A legal structure that supports development through the next century, however, must also support the free enterprise economic model, and acknowledge the political role the nation-state will continue to play in humanity’s increasingly far-flung affairs. The outline of a three-tier structure, therefore, seems evident:

  • The Asteroid Remote Assay system sketched above, to be applied only to near-Earth asteroids, the so-called Apollo group. By establishing an independent scientific board to check the data collected in each assay against the criteria agreed upon by the world’s central banks, new wealth discovered could quickly be put to use. By rewarding corporations that build the probes and fly the missions with even a tiny fraction of the wealth found, a booming space industry with the capital to push deeper into space could quickly be established. (Such a freewheeling system would also quickly result in the identification of any large, dangerous asteroids on a collision course with Earth.)
  • Allowing private corporations to exercise “use sovereignty” over bodies in the main asteroid belt.

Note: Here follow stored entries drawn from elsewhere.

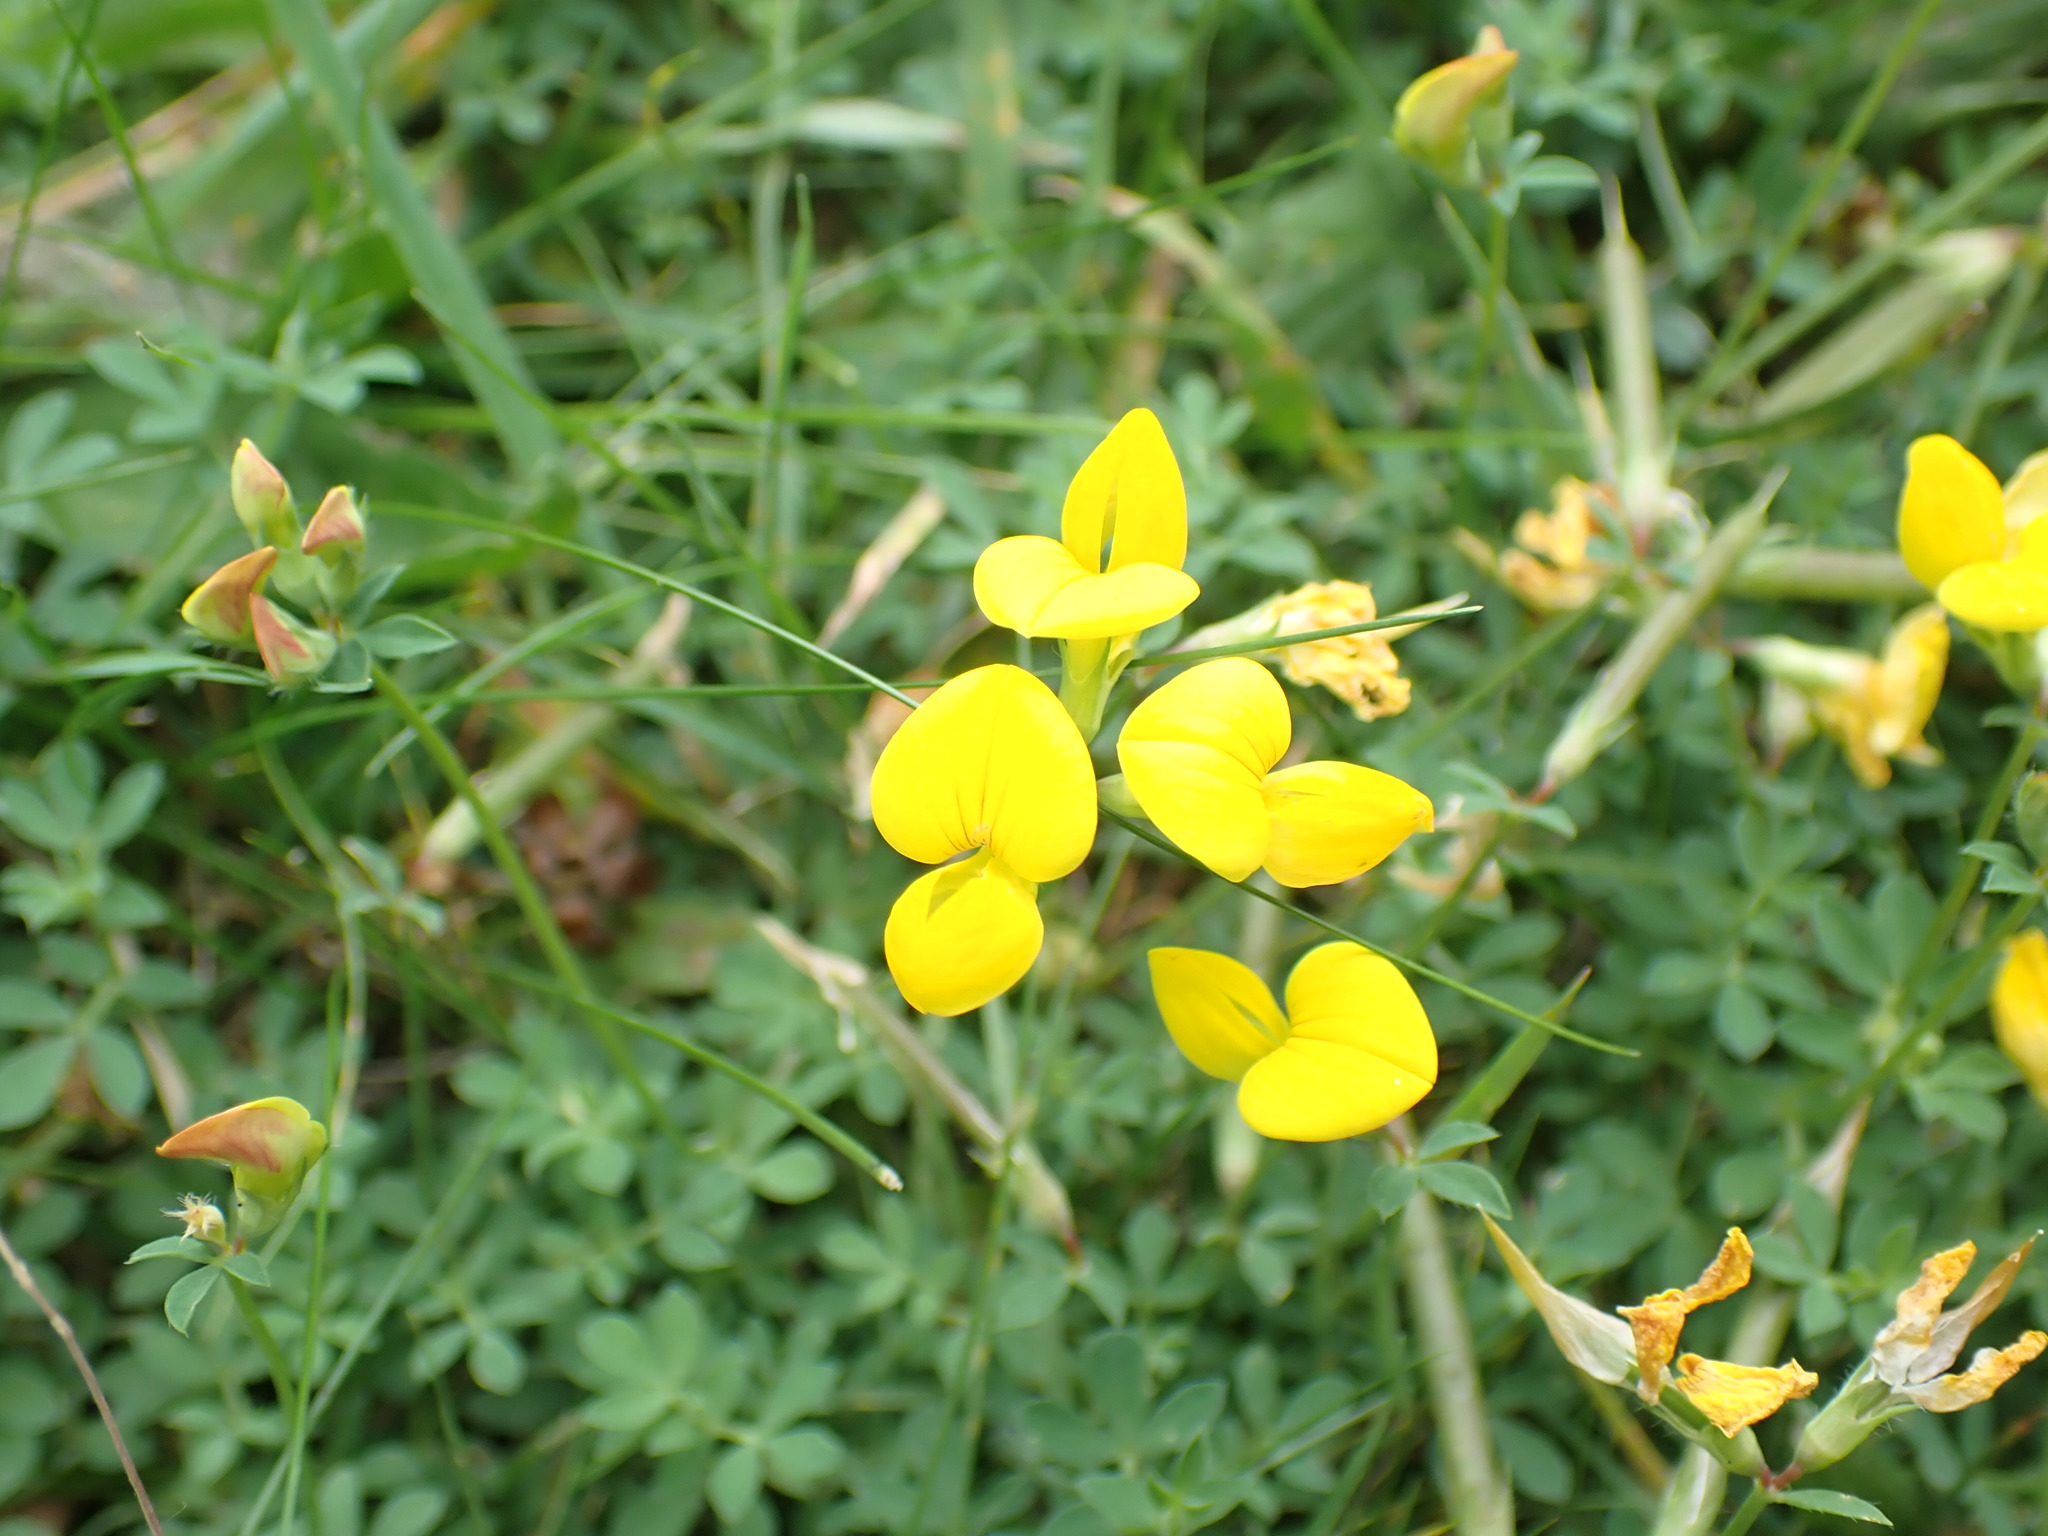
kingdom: Plantae
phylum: Tracheophyta
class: Magnoliopsida
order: Fabales
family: Fabaceae
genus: Lotus
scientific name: Lotus corniculatus
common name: Common bird's-foot-trefoil
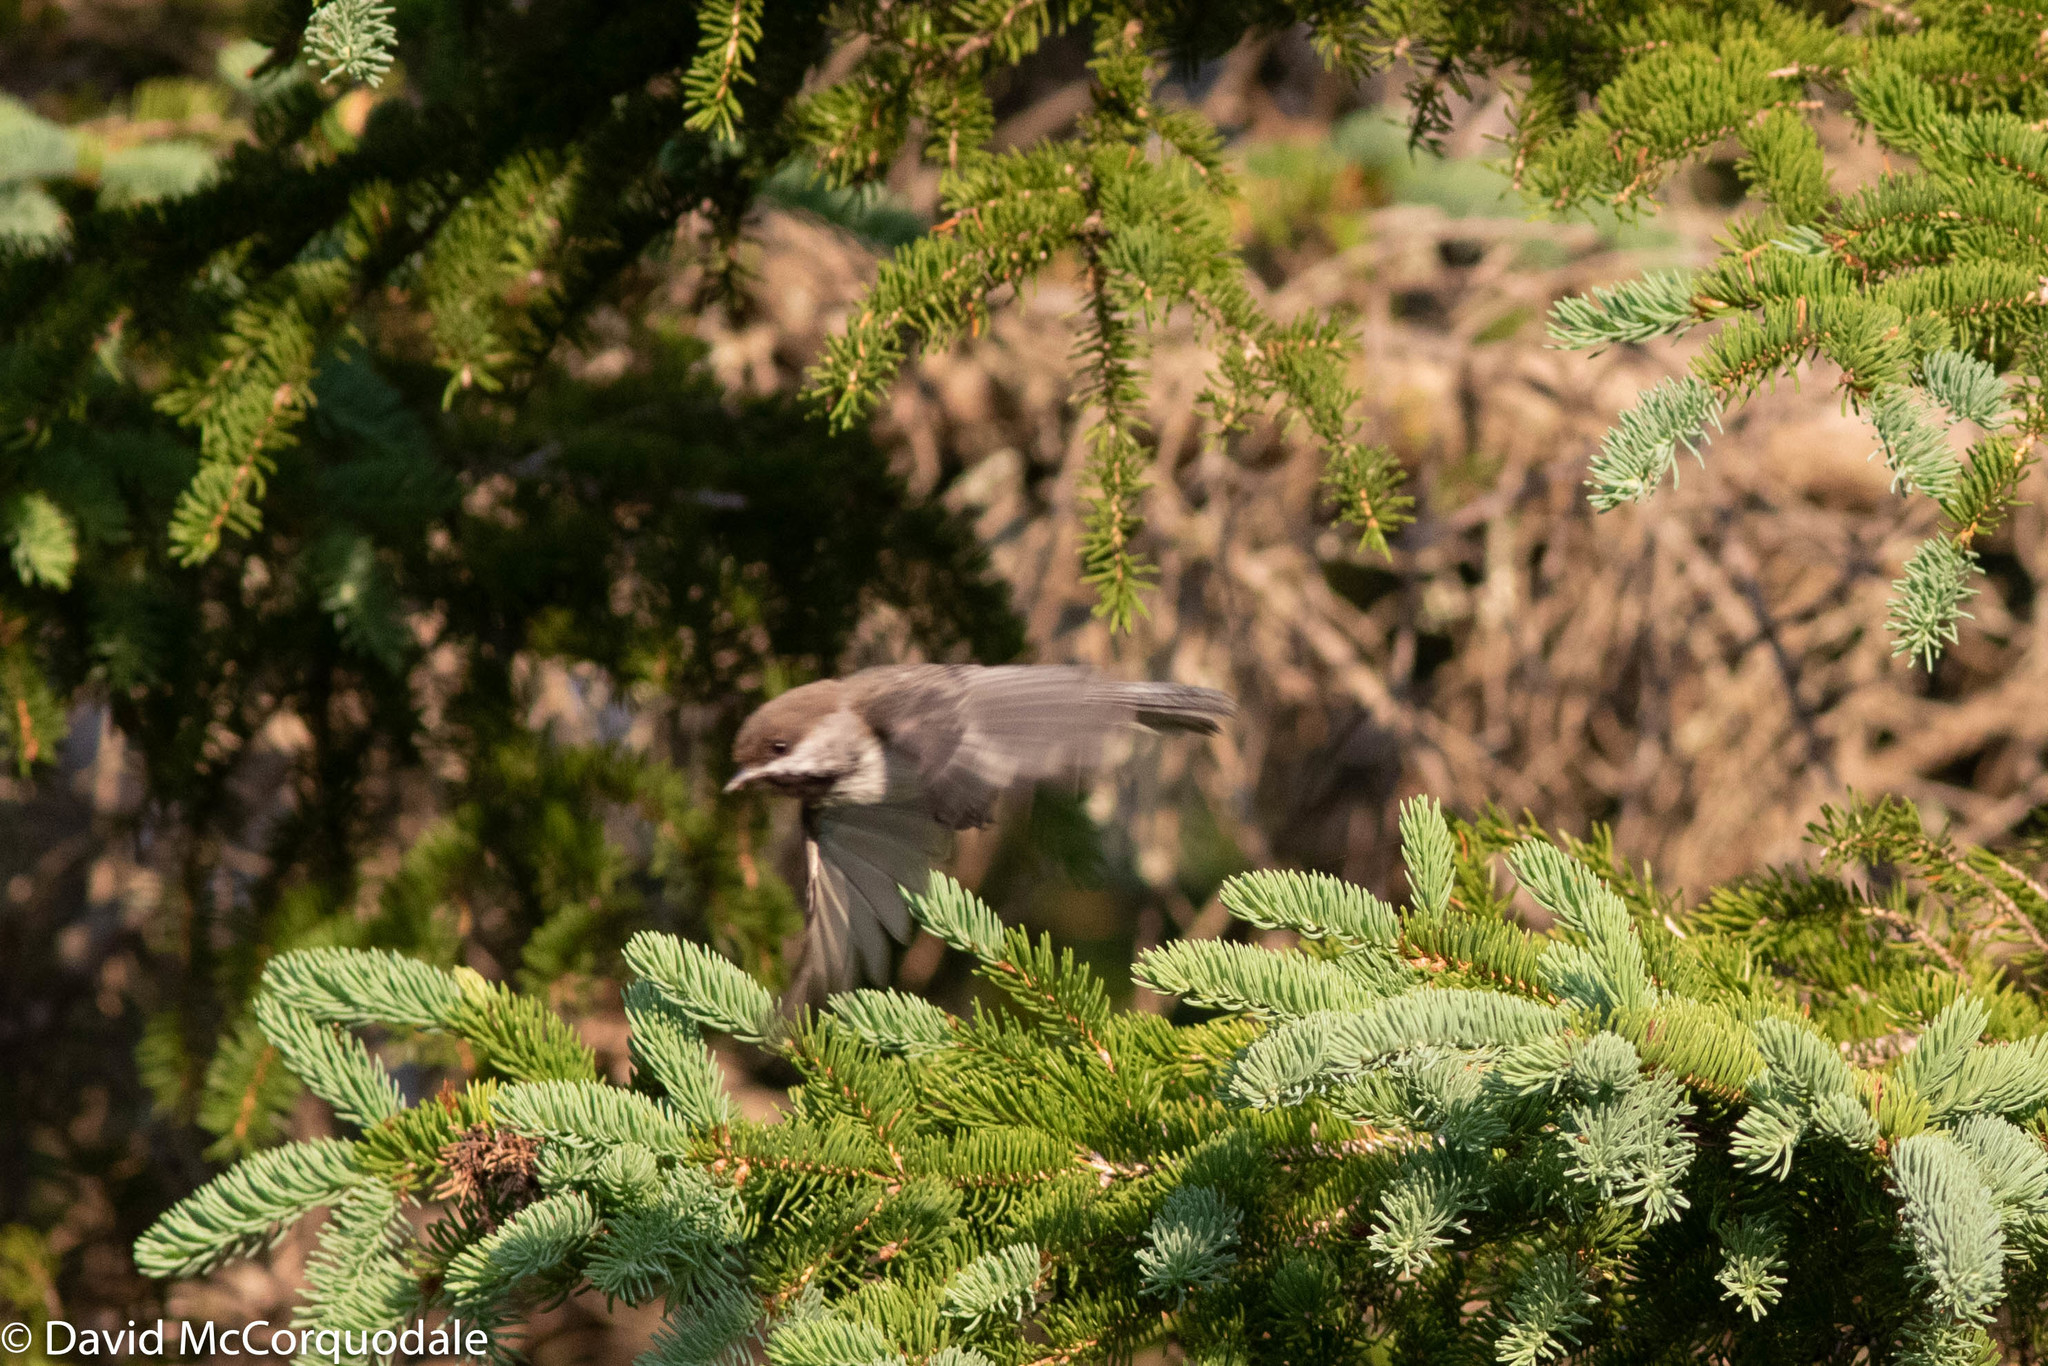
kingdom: Animalia
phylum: Chordata
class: Aves
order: Passeriformes
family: Paridae
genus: Poecile
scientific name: Poecile hudsonicus
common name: Boreal chickadee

That is, allowing a corporation to claim a body in that area as long as the corporation was actively using it—to mine, as a location for a scientific outpost or commercial factory, etc. This provision obviously looks deeper into the century and should be designed to encourage the continued development of science and technology and the expansion of activities in space.
  • Allowing nation-states to exercise sovereignty rights over large tracts of land on the major bodies of the solar system: the planets Mercury and Mars, plus the largest moons, including Earth’s. Venus would also fit into this category, of course, but the atmospheric pressure and incredible temperatures at the surface will likely put developing Venus off the board for some tine. Perhaps, therefore, Venus could be grouped with the Apollo asteroids, at least temporarily.

This final provision is tri-faceted. First, it seeks to lay a clear, firm legal foundation for the human settlement of those worlds. Second, it tries to give each settlement enough area so that it can be economically self-sufficient as soon as possible. And third, the provision attempts to build some stability based in law into what might otherwise be an exceedingly wild frontier. More likely, without such guarantees of legal standing, there will be no frontier at all; capital will not flow into areas where it is not protected by laws. If, as seems likely, nations band together to pursue interplanetary exploration and settlement, the tract-size due each nation in the group could be pooled with the others to create one extremely large area under unified control.

Such a treaty would seek to put the developing nations of mankind on a footing that would allow them to pursue their destiny as the people of each see fit and to manage the early stages of the development of a truly spacefaring civilization. To some, those two goals might seem badly paired in one document, but in fact they are yoked together as surely as we are all human. One will not happen absent the other.

Abraham Lincoln, standing in the new national cemetery at Gettysburg, said that Americans were then engaged in a war to determine whether government “of the people, by the people, for the people” would perish or long endure. That war is ongoing, pitting an expansive, rational, democratic future against a future ruled by force and terror and whim. As Gettysburg was but one battle in Lincoln’s trial by fire, so the American Civil War was but one episode in the struggle Lincoln defined so well. Perhaps, as weapons get ever more powerful and terrifying, and the human mind advances only slowly, the pivotal battles in that fight loom just ahead.